Here are some of the things which have blissed me out in the last week:
- Pilates class
- Huge, long walk followed by huge lunch followed by playing with an open fire on a freezing cold night with one of my best friends and her friend
- Seeing flocks of birds scatter and fly high overhead as I drive to work
- Eating salted butter on crackers for supper
I think we owe it to life, others and ourselves to seek out things which bliss us out. 



And so it starts

And so it starts

This blog is an attempt to try and soften or even lose the boundaries of who I am and what I expect and think I can be. I want to love more, live more, expand and stretch who and what I might be. My goal is to try to see others, be less introspective and more extrospective (that might not be a word but you know what I mean).

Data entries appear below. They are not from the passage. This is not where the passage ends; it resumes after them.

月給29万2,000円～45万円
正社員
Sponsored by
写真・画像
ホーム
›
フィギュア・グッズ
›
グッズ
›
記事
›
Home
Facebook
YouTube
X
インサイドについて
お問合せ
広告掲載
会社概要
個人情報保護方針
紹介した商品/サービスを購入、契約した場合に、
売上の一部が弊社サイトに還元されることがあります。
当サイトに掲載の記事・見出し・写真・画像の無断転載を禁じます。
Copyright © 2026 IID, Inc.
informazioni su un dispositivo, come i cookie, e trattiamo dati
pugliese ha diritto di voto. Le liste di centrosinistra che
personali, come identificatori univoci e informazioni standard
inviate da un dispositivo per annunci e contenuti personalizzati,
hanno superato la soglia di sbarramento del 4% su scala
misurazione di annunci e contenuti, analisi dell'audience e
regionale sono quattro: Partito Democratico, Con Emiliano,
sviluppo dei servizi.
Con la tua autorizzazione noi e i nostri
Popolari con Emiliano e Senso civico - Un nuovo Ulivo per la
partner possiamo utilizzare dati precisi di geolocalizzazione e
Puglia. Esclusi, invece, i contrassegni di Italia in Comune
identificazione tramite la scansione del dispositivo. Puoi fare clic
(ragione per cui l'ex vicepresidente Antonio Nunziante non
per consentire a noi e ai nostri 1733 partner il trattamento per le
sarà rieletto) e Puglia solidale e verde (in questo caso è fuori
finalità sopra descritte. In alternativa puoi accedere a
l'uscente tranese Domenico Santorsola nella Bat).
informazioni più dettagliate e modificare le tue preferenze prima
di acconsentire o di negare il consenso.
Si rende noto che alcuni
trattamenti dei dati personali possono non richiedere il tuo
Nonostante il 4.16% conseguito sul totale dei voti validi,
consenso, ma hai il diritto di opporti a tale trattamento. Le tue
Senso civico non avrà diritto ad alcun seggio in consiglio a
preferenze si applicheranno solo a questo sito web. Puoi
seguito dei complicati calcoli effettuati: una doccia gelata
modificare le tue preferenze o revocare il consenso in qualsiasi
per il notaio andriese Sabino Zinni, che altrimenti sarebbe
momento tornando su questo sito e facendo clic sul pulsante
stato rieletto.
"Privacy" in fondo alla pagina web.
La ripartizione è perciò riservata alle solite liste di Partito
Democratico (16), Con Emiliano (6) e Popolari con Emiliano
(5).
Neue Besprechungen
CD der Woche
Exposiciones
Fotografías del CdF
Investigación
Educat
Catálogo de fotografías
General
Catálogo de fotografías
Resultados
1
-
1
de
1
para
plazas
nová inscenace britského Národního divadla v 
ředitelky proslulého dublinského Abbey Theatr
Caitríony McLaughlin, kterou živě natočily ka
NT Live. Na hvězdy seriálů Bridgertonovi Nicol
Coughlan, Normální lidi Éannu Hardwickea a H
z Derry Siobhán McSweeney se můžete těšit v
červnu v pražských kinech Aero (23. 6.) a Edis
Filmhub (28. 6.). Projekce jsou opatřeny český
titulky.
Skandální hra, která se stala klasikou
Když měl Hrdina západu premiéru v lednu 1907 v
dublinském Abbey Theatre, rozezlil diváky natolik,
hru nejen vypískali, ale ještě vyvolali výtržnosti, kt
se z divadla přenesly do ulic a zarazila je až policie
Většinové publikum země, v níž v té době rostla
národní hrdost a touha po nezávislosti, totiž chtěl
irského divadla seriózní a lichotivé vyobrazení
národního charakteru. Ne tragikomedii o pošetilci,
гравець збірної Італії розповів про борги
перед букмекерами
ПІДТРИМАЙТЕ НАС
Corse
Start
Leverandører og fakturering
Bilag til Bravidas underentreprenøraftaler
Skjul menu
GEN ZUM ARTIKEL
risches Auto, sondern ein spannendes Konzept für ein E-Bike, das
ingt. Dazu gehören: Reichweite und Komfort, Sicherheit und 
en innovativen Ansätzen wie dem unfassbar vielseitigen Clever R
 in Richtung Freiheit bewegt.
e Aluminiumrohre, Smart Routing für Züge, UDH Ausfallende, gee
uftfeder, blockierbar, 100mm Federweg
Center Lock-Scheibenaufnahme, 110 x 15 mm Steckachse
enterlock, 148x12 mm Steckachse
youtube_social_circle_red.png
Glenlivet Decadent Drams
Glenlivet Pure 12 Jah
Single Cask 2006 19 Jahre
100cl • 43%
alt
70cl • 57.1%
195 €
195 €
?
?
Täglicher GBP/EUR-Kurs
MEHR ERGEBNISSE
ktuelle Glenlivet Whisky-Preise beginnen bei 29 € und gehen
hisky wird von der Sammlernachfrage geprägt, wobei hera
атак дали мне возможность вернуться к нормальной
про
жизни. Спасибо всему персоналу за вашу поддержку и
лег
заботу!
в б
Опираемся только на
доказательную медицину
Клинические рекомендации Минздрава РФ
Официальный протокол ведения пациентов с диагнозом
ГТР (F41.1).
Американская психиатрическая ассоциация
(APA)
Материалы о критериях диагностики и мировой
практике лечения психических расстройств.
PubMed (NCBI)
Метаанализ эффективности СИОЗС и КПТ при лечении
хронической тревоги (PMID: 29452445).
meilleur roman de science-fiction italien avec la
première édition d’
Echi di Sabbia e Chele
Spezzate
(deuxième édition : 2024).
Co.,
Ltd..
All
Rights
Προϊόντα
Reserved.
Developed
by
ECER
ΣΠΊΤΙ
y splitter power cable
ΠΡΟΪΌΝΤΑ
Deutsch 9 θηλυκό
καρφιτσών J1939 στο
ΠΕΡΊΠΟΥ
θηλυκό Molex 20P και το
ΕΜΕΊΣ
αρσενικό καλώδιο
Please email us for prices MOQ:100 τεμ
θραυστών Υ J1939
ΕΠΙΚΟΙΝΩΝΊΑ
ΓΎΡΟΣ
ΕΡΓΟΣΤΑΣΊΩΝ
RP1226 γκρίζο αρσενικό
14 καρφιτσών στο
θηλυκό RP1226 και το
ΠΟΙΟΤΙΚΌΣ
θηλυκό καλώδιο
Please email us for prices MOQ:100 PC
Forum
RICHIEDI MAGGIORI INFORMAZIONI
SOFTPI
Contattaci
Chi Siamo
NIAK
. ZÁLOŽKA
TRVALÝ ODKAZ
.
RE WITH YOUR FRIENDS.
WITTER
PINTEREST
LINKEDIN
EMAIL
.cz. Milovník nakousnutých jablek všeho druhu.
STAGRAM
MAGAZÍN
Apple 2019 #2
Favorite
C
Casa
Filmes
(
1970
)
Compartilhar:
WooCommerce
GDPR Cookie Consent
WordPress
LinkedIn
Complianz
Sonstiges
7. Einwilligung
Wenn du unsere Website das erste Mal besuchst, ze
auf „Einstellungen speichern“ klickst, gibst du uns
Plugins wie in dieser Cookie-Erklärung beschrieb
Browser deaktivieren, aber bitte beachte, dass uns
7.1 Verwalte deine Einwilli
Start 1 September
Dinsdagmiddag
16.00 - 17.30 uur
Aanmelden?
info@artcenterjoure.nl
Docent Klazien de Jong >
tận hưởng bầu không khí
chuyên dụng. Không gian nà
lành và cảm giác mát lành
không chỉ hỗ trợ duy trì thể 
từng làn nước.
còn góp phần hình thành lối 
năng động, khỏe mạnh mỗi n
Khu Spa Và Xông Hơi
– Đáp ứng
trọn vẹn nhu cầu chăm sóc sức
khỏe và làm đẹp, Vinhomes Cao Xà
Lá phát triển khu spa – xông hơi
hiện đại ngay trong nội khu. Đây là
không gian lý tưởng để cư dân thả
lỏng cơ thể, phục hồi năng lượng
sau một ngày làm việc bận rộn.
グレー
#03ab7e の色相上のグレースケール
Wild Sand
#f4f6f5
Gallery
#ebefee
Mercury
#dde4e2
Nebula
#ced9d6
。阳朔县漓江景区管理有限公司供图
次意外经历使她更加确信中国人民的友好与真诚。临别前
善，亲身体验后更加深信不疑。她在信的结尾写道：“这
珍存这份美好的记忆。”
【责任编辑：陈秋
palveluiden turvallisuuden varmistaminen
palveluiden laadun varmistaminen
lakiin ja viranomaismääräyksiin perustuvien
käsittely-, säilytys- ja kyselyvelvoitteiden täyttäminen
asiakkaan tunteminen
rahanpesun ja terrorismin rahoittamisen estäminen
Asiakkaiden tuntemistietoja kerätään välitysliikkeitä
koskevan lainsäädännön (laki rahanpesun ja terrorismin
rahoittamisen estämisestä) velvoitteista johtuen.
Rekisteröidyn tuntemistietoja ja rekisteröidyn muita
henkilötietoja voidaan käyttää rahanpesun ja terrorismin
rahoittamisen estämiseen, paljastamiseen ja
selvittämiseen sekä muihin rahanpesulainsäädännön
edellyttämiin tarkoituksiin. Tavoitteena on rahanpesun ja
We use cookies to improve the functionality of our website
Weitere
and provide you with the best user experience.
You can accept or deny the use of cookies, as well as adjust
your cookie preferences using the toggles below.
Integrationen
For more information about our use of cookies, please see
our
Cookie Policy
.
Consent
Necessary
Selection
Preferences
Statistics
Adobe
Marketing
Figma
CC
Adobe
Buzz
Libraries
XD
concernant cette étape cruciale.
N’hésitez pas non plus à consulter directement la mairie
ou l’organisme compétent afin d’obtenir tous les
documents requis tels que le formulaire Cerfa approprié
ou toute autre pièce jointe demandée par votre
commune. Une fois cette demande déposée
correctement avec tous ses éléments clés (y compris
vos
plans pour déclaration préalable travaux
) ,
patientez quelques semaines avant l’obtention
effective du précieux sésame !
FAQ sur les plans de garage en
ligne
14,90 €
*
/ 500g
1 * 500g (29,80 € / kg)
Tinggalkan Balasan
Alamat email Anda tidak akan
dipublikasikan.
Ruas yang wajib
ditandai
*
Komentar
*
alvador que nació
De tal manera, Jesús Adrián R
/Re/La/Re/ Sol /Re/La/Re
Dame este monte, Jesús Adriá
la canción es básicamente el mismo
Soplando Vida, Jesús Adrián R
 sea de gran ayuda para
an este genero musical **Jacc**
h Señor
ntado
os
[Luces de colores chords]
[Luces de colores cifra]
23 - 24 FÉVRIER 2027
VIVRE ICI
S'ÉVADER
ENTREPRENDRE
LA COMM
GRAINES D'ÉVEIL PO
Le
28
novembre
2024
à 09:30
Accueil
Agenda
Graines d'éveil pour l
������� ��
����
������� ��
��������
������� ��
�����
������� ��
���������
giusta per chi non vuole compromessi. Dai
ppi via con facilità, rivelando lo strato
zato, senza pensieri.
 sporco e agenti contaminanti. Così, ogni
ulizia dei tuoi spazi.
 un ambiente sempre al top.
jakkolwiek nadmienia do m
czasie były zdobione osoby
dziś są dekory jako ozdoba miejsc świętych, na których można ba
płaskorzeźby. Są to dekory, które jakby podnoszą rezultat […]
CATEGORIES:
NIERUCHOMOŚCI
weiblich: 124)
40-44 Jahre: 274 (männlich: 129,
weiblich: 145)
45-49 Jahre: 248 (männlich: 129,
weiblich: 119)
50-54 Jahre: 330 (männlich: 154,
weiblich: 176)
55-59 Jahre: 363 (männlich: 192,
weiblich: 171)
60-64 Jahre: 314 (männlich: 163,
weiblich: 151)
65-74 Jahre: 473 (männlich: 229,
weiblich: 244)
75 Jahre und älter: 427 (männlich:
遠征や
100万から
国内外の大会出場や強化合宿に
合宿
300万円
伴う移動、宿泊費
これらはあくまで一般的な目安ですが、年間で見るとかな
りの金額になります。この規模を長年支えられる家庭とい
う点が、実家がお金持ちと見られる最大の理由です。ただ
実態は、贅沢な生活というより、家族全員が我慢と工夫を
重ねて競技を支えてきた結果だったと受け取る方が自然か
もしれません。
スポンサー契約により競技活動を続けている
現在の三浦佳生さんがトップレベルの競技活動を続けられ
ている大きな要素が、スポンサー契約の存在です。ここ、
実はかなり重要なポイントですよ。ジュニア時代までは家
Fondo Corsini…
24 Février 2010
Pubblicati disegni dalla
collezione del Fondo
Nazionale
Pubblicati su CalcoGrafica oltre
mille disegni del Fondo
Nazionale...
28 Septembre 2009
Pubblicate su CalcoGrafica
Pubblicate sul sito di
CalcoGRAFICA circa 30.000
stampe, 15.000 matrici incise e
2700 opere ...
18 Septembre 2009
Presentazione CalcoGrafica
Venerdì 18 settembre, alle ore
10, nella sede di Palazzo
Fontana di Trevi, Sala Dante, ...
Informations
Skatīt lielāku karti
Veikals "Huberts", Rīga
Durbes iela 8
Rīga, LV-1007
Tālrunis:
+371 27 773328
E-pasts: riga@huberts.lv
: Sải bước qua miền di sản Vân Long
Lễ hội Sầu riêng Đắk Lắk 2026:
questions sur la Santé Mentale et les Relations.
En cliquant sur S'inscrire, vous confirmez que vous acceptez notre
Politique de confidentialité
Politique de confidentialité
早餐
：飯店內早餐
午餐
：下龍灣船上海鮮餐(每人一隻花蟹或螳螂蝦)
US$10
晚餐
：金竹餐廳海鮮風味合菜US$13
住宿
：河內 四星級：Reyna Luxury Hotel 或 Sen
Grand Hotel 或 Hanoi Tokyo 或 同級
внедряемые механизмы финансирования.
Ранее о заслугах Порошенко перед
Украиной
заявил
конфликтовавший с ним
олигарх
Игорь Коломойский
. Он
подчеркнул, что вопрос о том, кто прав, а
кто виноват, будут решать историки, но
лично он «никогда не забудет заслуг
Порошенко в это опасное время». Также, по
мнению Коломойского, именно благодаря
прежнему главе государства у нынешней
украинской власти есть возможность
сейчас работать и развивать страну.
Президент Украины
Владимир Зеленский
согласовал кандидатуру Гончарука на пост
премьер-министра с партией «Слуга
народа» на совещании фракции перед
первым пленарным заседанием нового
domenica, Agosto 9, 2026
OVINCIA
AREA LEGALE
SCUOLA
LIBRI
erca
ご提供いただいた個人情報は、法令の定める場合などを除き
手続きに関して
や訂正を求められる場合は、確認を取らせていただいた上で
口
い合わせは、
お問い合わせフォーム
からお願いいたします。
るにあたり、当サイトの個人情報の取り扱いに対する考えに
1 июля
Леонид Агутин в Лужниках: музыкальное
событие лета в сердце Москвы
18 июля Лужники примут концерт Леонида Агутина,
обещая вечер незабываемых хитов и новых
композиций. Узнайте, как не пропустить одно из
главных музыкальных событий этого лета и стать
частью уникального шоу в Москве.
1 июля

The idea comes on the heels of improvements in my life which started last April or May. Back then I had just emerged from a long-term relationship which had eroded nearly everything I had spent my life building or standing on and my first attempts at recovering were based on trying to open my mind to new ideas and people, to try new things, to try not to restrict who I would next become by wearing the small coat of what I had once been.

I figured that being devastated by the end of a love affair was an opportunity to go back to scratch and try rebuilding someone I could be proud of. And the more I reached out, the happier I became. In six or seven months I made more friends than I'd managed to make in the previous decade, I'd always enjoyed my job but I started loving it, I felt as if anything was possible. All this, I realised in the week between Christmas and New Year, could be just a start. My colleagues at work had called it my ‘year of saying yes’ but it was never about just a year and it was never about just saying yes – I want to live the rest of my life in hope, in love, in faith and in confidence. Wherever possible I am going to not let fear or any of its attendants - small mindedness, bitterness, anger – dictate the direction life will take.

This blog then is an attempt to write down the attempts, the failures, the successes as I try to be open minded, to try and see people and life as if everyone and everything is beautiful or holds the possibility of beauty within it, to be brave  and see what happens. Welcome to my naked soul blog.